The facade of the pub notorious for charging €7.45 for a pint of lager is now a horticultural riot cluttered by hanging baskets, window boxes, “heritage-style” lamps and projecting signs – some unauthorised.
You could search long and hard through the National Library’s Lawrence Collection of photographs of Irish towns in the 19th century and find not a single example of a hanging basket anywhere.
Window boxes, yes, but no hanging baskets and certainly not a single shopfront fascia obscured. Aspidistra in decorative flower pot, framed by artfully draped net curtains, was the height of Victorian aspirations.
Bath’s floral regime
So where did the current craze come from? My theory is that someone – perhaps Billy Houlihan, who went on to become Cork county architect – visited Bath and was captivated by its floral regime.
Every lamp post in this quintessential Georgian resort town is festooned with hanging baskets. They even have a municipal tanker trundling around the streets with a hose to supply them with water.
But Bath is in the southwest of England, an area renowned for its quaint villages and pretty, stone-fronted houses.

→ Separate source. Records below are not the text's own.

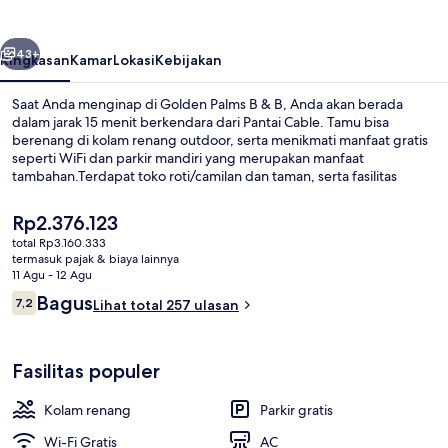
&
B
belumnya
Berikutnya
43+
Ringkasan
Kamar
Lokasi
Kebijakan
Saat Anda menginap di Golden Palms B & B, Anda akan berada
dalam jarak 15 menit berkendara dari Pantai Cable. Tamu bisa
berenang di kolam renang outdoor, serta menikmati manfaat gratis
seperti WiFi dan parkir mandiri yang merupakan manfaat
tambahan.Terdapat toko roti/camilan dan taman, serta fasilitas
dalam kamar yang meliputi kulkas dan microwave. Para traveler
menyukai staf.
Harga
Rp2.376.123
saat
total Rp3.160.333
ini
termasuk pajak & biaya lainnya
Pantai di sekitar
Rp2.376.123
11 Agu - 12 Agu
Ulasan
Bagus
7,2
Lihat total 257 ulasan
7,2 dari 10
Fasilitas populer
Kolam renang
Parkir gratis
Wi-Fi Gratis
AC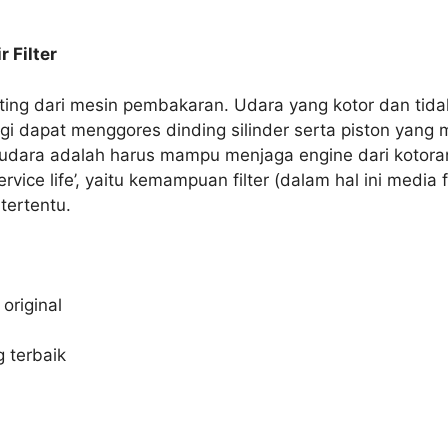
 Filter
nting dari mesin pembakaran. Udara yang kotor dan tid
agi dapat menggores dinding silinder serta piston ya
ter udara adalah harus mampu menjaga engine dari koto
service life’, yaitu kemampuan filter (dalam hal ini media
tertentu.
original
 terbaik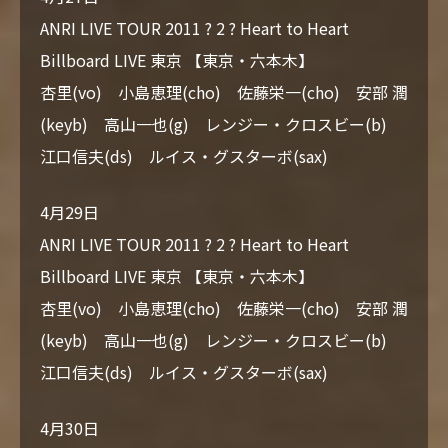
ANRI LIVE TOUR 2011 ? 2 ? Heart to Heart
Billboard LIVE 東京 【東京・六本木】
杏里(vo) 小島恵理(cho) 佐藤栄一(cho) 安部 潤
(keyb) 高山一也(g) レンジー・クロスビー(b)
江口信夫(ds) ルイス・グスターボ(sax)
4月29日
ANRI LIVE TOUR 2011 ? 2 ? Heart to Heart
Billboard LIVE 東京 【東京・六本木】
杏里(vo) 小島恵理(cho) 佐藤栄一(cho) 安部 潤
(keyb) 高山一也(g) レンジー・クロスビー(b)
江口信夫(ds) ルイス・グスターボ(sax)
4月30日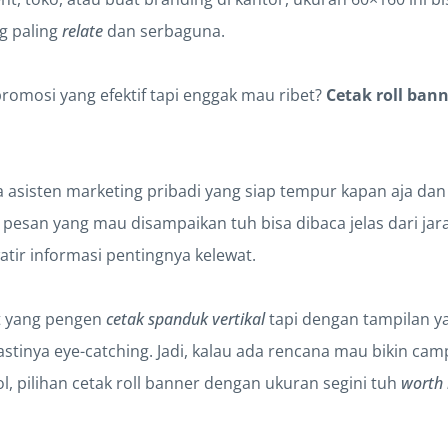
g paling
relate
dan serbaguna.
promosi yang efektif tapi enggak mau ribet?
Cetak roll ban
a asisten marketing pribadi yang siap tempur kapan aja dan
, pesan yang mau disampaikan tuh bisa dibaca jelas dari jar
tir informasi pentingnya kelewat.
t yang pengen
cetak spanduk vertikal
tapi dengan tampilan y
astinya eye-catching. Jadi, kalau ada rencana mau bikin ca
l, pilihan cetak roll banner dengan ukuran segini tuh
worth 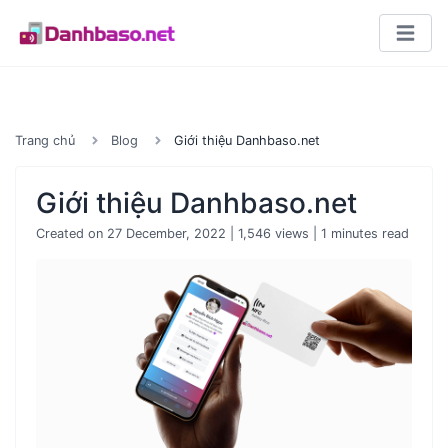
Trang chủ
Blog
Giới thiệu Danhbaso.net
Giới thiệu Danhbaso.net
Created on 27 December, 2022
|
1,546 views
| 1 minutes read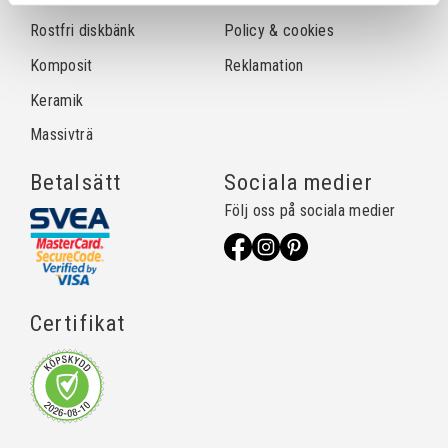
Rostfri diskbänk
Policy & cookies
Komposit
Reklamation
Keramik
Massivträ
Betalsätt
Sociala medier
Följ oss på sociala medier
Certifikat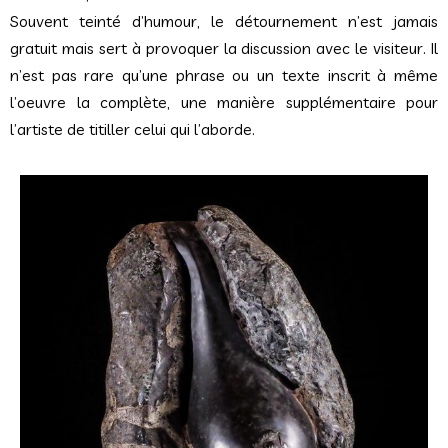
Souvent teinté d’humour, le détournement n’est jamais
gratuit mais sert à provoquer la discussion avec le visiteur. Il
n’est pas rare qu’une phrase ou un texte inscrit à même
l’oeuvre la complète, une manière supplémentaire pour
l’artiste de titiller celui qui l’aborde.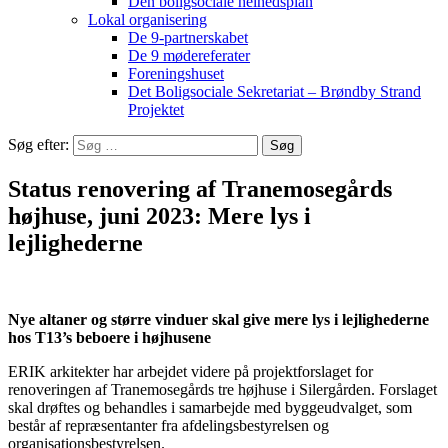
Den boligsociale helhedsplan
Lokal organisering
De 9-partnerskabet
De 9 mødereferater
Foreningshuset
Det Boligsociale Sekretariat – Brøndby Strand
Projektet
Søg efter:
Status renovering af Tranemosegårds
højhuse, juni 2023: Mere lys i
lejlighederne
Nye altaner og større vinduer skal give mere lys i lejlighederne
hos T13’s beboere i højhusene
ERIK arkitekter har arbejdet videre på projektforslaget for
renoveringen af Tranemosegårds tre højhuse i Silergården. Forslaget
skal drøftes og behandles i samarbejde med byggeudvalget, som
består af repræsentanter fra afdelingsbestyrelsen og
organisationsbestyrelsen.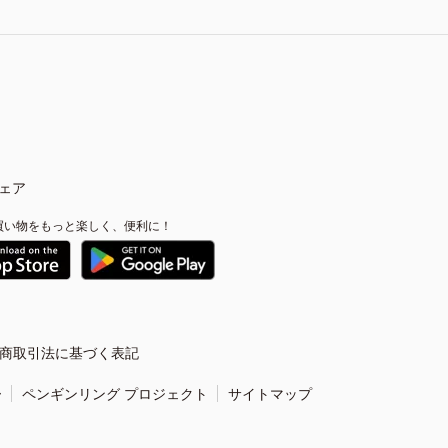
ェア
買い物をもっと楽しく、便利に！
商取引法に基づく表記
ー
ペンギンリング プロジェクト
サイトマップ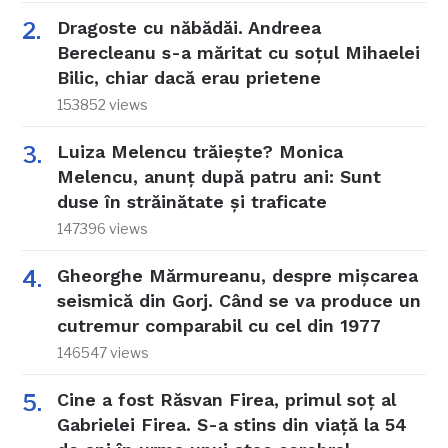
Dragoste cu năbădăi. Andreea
Berecleanu s-a măritat cu soțul Mihaelei
Bilic, chiar dacă erau prietene
153852 views
Luiza Melencu trăiește? Monica
Melencu, anunț după patru ani: Sunt
duse în străinătate și traficate
147396 views
Gheorghe Mărmureanu, despre mișcarea
seismică din Gorj. Când se va produce un
cutremur comparabil cu cel din 1977
146547 views
Cine a fost Răsvan Firea, primul soț al
Gabrielei Firea. S-a stins din viață la 54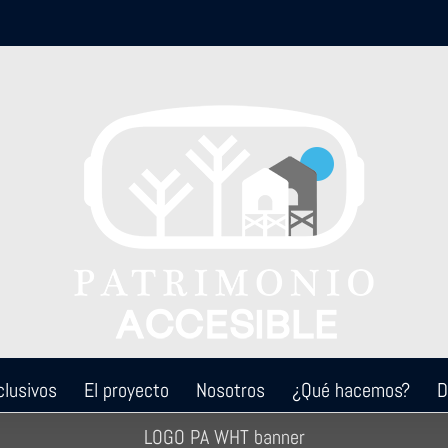
clusivos
El proyecto
Nosotros
¿Qué hacemos?
D
LOGO PA WHT banner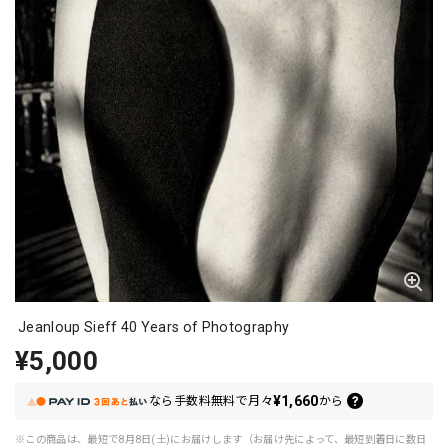
Jeanloup Sieff 40 Years of Photography
¥5,000
¥1,660
なら
手数料無料で
月々
から
※この商品は、最短で8月8日(土)にお届けします（お届け先によって、最短到着日に数日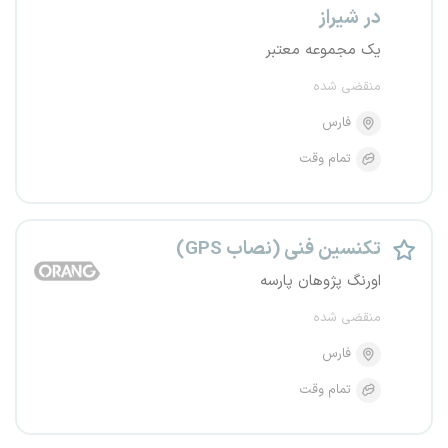
در شیراز
یک مجموعه معتبر
منقضی شده
فارس
تمام وقت
تکنسین فنی (نصاب GPS)
اورنگ پژوهان پارسه
منقضی شده
فارس
تمام وقت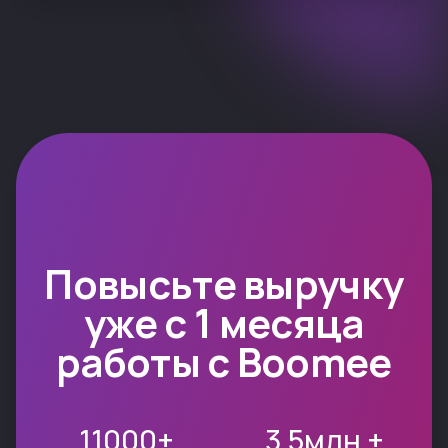
© Boomee 2025. Все права защищены
Реквизиты компании
by Aznaurov.Digital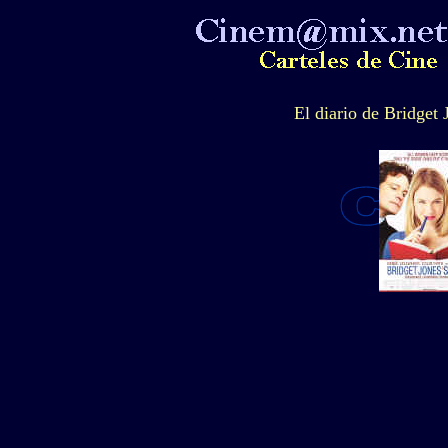
El diario de Bridget 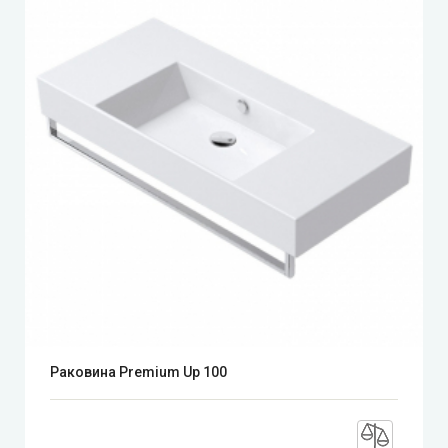
Раковина Premium Up 100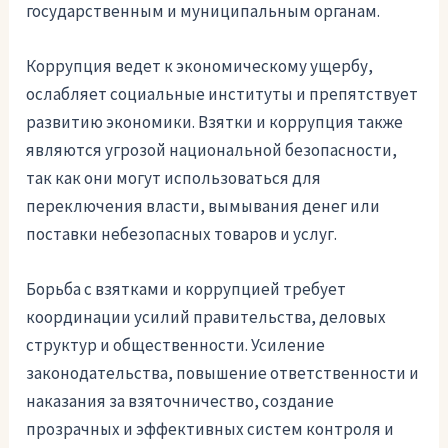
государственным и муниципальным органам.
Коррупция ведет к экономическому ущербу,
ослабляет социальные институты и препятствует
развитию экономики. Взятки и коррупция также
являются угрозой национальной безопасности,
так как они могут использоваться для
переключения власти, вымывания денег или
поставки небезопасных товаров и услуг.
Борьба с взятками и коррупцией требует
координации усилий правительства, деловых
структур и общественности. Усиление
законодательства, повышение ответственности и
наказания за взяточничество, создание
прозрачных и эффективных систем контроля и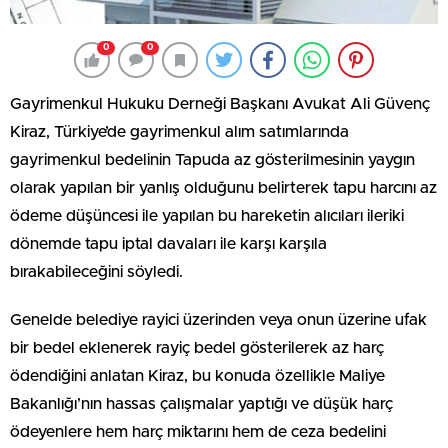
0
0
Gayrimenkul Hukuku Derneği Başkanı Avukat Ali Güvenç
Kiraz, Türkiye’de gayrimenkul alım satımlarında
gayrimenkul bedelinin Tapuda az gösterilmesinin yaygın
olarak yapılan bir yanlış olduğunu belirterek tapu harcını az
ödeme düşüncesi ile yapılan bu hareketin alıcıları ileriki
dönemde tapu iptal davaları ile karşı karşıla
bırakabileceğini söyledi.
Genelde belediye rayici üzerinden veya onun üzerine ufak
bir bedel eklenerek rayiç bedel gösterilerek az harç
ödendiğini anlatan Kiraz, bu konuda özellikle Maliye
Bakanlığı’nın hassas çalışmalar yaptığı ve düşük harç
ödeyenlere hem harç miktarını hem de ceza bedelini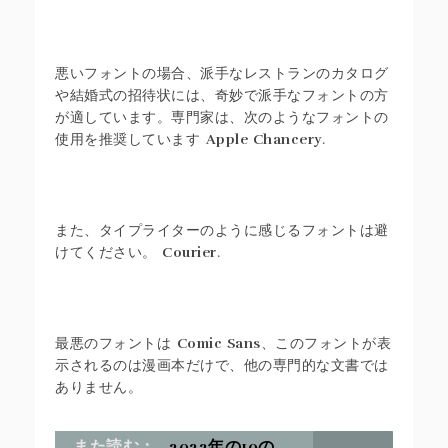
悪いフォントの場合、派手なレストランのカタログ
や結婚式の招待状には、奇妙で派手なフォントの方
が適しています。専門家は、次のようなフォントの
使用を推奨しています
Apple Chancery
.
また、タイプライターのように感じるフォントは避
けてください。
Courier
.
最悪のフォントは
Comic Sans
、このフォントが表
示されるのは漫画本だけで、他の専門的な文書では
ありません。
また読む：
2022年の10の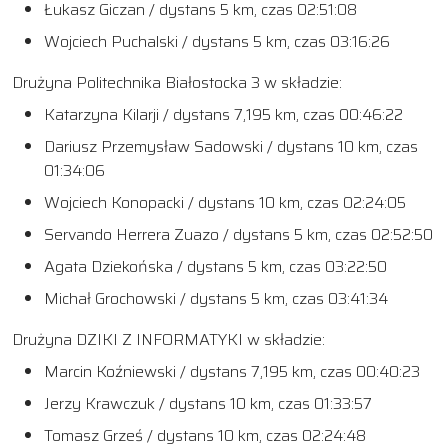
Łukasz Giczan / dystans 5 km, czas 02:51:08
Wojciech Puchalski / dystans 5 km, czas 03:16:26
Drużyna Politechnika Białostocka 3 w składzie:
Katarzyna Kilarji / dystans 7,195 km, czas 00:46:22
Dariusz Przemysław Sadowski / dystans 10 km, czas
01:34:06
Wojciech Konopacki / dystans 10 km, czas 02:24:05
Servando Herrera Zuazo / dystans 5 km, czas 02:52:50
Agata Dziekońska / dystans 5 km, czas 03:22:50
Michał Grochowski / dystans 5 km, czas 03:41:34
Drużyna DZIKI Z INFORMATYKI w składzie:
Marcin Koźniewski / dystans 7,195 km, czas 00:40:23
Jerzy Krawczuk / dystans 10 km, czas 01:33:57
Tomasz Grześ / dystans 10 km, czas 02:24:48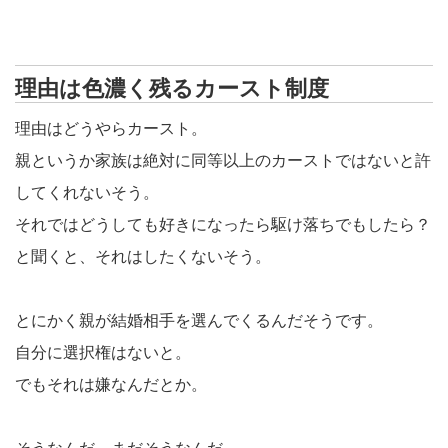
理由は色濃く残るカースト制度
理由はどうやらカースト。
親というか家族は絶対に同等以上のカーストではないと許
してくれないそう。
それではどうしても好きになったら駆け落ちでもしたら？
と聞くと、それはしたくないそう。
とにかく親が結婚相手を選んでくるんだそうです。
自分に選択権はないと。
でもそれは嫌なんだとか。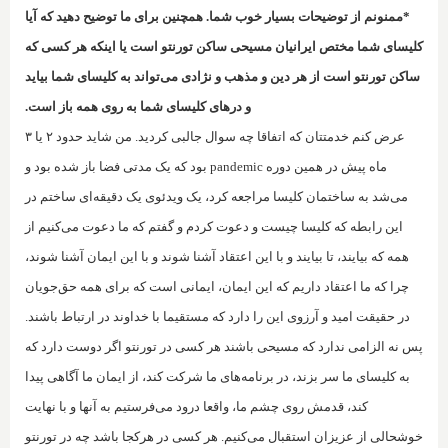
*ممنونم از توضیحات بسیار خوب شما. همچنین برای ما توضیح دهید که آیا
کلیسای شما مختص ایرانیان مسیحی ساکن تورنتو است یا اینکه هر کسی که
ساکن تورنتو است از هر دین و مذهب و نژادی می‌تواند به کلیسای شما بیاید
و درهای کلیسای شما به روی همه باز است.
عرض کنم خدمتتان که اتفاقا چه سوال جالبی کردید. من شاید حدود ۲ یا ۳
ماه پیش در همین دوره
pandemic
بود که یک مدتی فضا باز شده بود‌ و
می‌شد به ساختمان کلیسا مراجعه کرد، یک ویدئوی یک دقیقه‌ای ساختم در
این رابطه که کلیسا چیست و دعوت کردم و گفتم که ما دعوت می‌کنیم از
همه که بیایند، تا بیایند و با این اعتقاد آشنا شوند و با این ایمان آشنا شوند،
چرا که ما اعتقاد داریم که این ایمان، ایمانی است که برای همه حق‌جویان
در حقیقت امید و آرزوی این را دارد که مستقیما با خداوند در ارتباط باشند.
پس نه الزامی ندارد که مسیحی باشند هر کسی در تورنتو اگر دوست دارد که
به ‌کلیسای ما سر بزند، در برنامه‌های ما شرکت کند‌، از ایمان ما آگاهی پیدا
کند، قدمش روی چشم ما، واقعا درود می‌فرستیم به آنها و با نهایت
خوشحالی از عزیزان استقبال می‌کنیم. هر کسی در هرکجا باشد چه در تورنتو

This is hanging basket territory par excellence, along with scones and Devon clotted cream.
Ireland is not the English West Country and shouldn’t be made to look like it. We should stick with what we do best – painting buildings in different colours to create an overall composition of vibrancy in a town.
And there’s the nub. In far too many cases, the upper floors of buildings in Irish towns are vacant. Very few shopkeepers live above the shop any more, preferring bungalows in the countryside instead.
So, in a way, the flowers that bedeck these buildings now are a substitute for habitation and could even be read as wreaths in memory of a time when towns were actually lived in, rather than preyed upon.
Certainly, there are few sadder sights in Ireland than the inevitable abandoned building in the middle of a town or village – even if it has been cleverly concealed by painted boards in place of the windows.
Irish towns and villages need to be living places, not ersatz throwbacks to a time that never existed. Hanging baskets are merely tartification in the absence of any commitment to repopulate these places.